Le Journal de Quebec - Weekend
GRAND ROMAN D’ESPIONNAGE AU FÉMININ
Bien connue pour ses romans historiques et ses histoires cadrées dans le décor époustouflant du Yukon, la Sherbrookoise Mylène Gilbert-Dumas s’est penchée sur un épisode méconnu de la Seconde Guerre mondiale dans son nouveau roman, Le livre de Judith. Intense, intrigant, basé sur des faits réels, ce nouvel opus percutant et original fait la lumière sur le travail des espionnes canadiennes-françaises et sur les camps où elles s’entraînaient.
Le Journal de Québec
En 1939, le destin d’une riche Américaine, Emily Ann Saxby, bascule lorsqu’elle rencontre à Paris un révolutionnaire traqué par les nazis. Pendant que la Deuxième Guerre mondiale éclate en Europe, une jeune Canadienne française, Cécile Maltais, est recrutée par les services secrets britanniques. Plusieurs décennies plus tard, une romancière à succès, Virginie Abigail Constantineau, accepte d’écrire la biographie d’une espionne,
Mylène Gilbert-Dumas a consacré plusieurs mois de travail à la recherche et à la documentation nécessaire pour écrire ce grand roman d’espionnage qui fait découvrir un pan méconnu de notre histoire.

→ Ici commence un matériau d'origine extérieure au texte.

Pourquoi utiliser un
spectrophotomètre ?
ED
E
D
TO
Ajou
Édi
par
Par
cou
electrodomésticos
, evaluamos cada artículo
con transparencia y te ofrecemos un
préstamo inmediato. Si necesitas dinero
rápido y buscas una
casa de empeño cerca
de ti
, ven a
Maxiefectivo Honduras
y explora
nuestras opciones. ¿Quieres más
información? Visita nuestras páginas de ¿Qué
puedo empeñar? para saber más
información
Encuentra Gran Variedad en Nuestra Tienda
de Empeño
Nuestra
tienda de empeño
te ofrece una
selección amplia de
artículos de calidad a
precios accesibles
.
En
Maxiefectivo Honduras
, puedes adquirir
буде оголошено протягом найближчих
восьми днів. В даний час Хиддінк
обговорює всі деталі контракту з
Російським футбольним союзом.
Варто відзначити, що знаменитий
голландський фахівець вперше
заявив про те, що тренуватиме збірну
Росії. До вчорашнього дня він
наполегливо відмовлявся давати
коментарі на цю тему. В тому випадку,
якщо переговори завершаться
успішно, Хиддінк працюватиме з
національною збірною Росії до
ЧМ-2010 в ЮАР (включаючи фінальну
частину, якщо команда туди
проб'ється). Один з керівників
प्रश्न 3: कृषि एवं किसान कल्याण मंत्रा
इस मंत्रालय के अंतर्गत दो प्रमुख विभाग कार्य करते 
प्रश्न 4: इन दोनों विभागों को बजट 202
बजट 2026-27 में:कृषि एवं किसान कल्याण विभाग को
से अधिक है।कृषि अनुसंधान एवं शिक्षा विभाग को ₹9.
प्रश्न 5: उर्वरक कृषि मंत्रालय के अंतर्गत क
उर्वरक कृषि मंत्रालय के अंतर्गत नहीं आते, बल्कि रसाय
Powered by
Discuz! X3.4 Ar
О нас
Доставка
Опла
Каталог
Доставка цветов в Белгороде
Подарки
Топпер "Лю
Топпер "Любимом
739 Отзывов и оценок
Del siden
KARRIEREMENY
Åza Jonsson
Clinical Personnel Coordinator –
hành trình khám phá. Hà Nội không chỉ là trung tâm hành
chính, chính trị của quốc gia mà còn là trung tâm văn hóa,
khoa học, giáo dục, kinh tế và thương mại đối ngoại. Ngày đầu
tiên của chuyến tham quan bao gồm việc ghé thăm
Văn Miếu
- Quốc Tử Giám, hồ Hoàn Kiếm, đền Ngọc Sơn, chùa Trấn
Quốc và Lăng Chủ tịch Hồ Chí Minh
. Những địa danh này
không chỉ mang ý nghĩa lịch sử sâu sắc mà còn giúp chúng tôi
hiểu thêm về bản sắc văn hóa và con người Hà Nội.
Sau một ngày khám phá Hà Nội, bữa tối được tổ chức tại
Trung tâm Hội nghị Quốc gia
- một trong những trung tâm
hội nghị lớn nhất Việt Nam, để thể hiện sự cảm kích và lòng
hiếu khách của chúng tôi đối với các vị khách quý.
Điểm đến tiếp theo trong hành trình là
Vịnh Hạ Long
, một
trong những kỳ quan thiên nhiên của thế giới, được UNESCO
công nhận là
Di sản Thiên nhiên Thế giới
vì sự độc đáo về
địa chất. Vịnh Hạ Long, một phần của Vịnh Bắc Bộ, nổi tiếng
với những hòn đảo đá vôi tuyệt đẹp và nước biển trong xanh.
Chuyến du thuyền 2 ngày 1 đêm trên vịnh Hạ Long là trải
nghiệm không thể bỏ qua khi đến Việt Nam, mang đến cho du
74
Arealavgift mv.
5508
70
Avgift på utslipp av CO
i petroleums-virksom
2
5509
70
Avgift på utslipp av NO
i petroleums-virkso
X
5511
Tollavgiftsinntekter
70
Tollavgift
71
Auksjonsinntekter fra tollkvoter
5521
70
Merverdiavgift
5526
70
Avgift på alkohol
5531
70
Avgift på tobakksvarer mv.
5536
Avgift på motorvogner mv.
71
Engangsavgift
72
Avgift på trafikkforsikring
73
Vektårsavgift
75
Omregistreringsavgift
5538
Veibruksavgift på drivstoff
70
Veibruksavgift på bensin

Elle souhaitait avant tout parler du rôle des femmes espionnes, très actives pendant cette période.
Ces femmes étaient recrutées dans la jeune vingtaine. « Elles n’étaient pas d’une nature sensible. L’entraînement durait six semaines et ensuite, elles étaient envoyées en Angleterre pour apprendre à encoder et décoder des messages. »
CAMP D’ENTRAÎNEMENT SECRET
Mylène s’est passionnée pour le sujet. « J’ai eu l’impression d’écrire un James Bond au féminin, de nous faire vivre de l’intérieur ce qui se passait. Ça prenait des filles qui avaient des nerfs d’acier. » Elle a fait des découvertes étonnantes. « Il y avait un camp d’entraînement au Canada et on en a entendu parler par le biais d’une série télé, Camp X. Il ne portait pas ce nom à l’époque, mais c’est le nom qu’on lui a donné ensuite. C’était un camp d’entraînement ouvert par les Britanniques, en territoire canadien, pour former les Américains, mais finalement ils ont formé beaucoup de gens pour les parachuter ensuite en zone occupée », explique la romancière.
Ce camp se trouvait dans les environs de Whitby, en Ontario. « C’était un camp ultra-secret. Même le premier ministre n’était pas au courant. Les Britanniques avaient acheté un terrain privé qui donnait directement sur le lac Ontario. Ce camp permettait de former des agents américains, avant même que les Américains soient entrés en guerre. »
Après la guerre, toute trace du camp a été éliminée. « Ils ont tout rasé et mis le feu aux documents. Ils ont fait la même chose en Angleterre. Ce qui est resté a été mis sous scellé. Les informations ont commencé à sortir à partir des années 2000, mais on ne peut pas savoir en quoi consistaient les missions, par exemple, parce qu’il y avait trop de risques de représailles après la guerre. »
PAS DES ENFANTS DE CHOEUR
Les agents de sabotage formés dans ce camp n’étaient pas des enfants de choeur. « On s’entend... ce sont les ancêtres de James Bond. On leur montrait à tuer sans faire de bruit, à mettre des explosifs pour faire sauter des voies ferrées. Je voulais montrer de quoi ça avait l’air. La légende veut que Ian Fleming l’ait suivi, ce cours », dit-elle en faisant référence à l’auteur de la série de romans d’espionnage. « Le dirigeant du camp en 1943, à l’époque de mon roman, est devenu scénariste à Hollywood. »
Les Canadiens français étaient recrutés parce qu’ils pouvaient être parachutés en territoire français en ayant l’avantage de parler la langue de Molière. « On ne connaît pas tous les noms des personnes qui y étaient parce que les documents ont été brûlés, mais sur les photos, il y a des femmes. J’ai décidé de forger des personnages fictifs, mais ce qu’elles font, c’est arrivé pour vrai. » Mylène Gilbert-Dumas est auteure de romans historiques et
populaires, comme Les dames de Beauchêne, Lily Klondike, L’escapade sans retour de Sophie Parent et Yukonnaise. Son oeuvre a été récompensée par plusieurs prix prestigieux.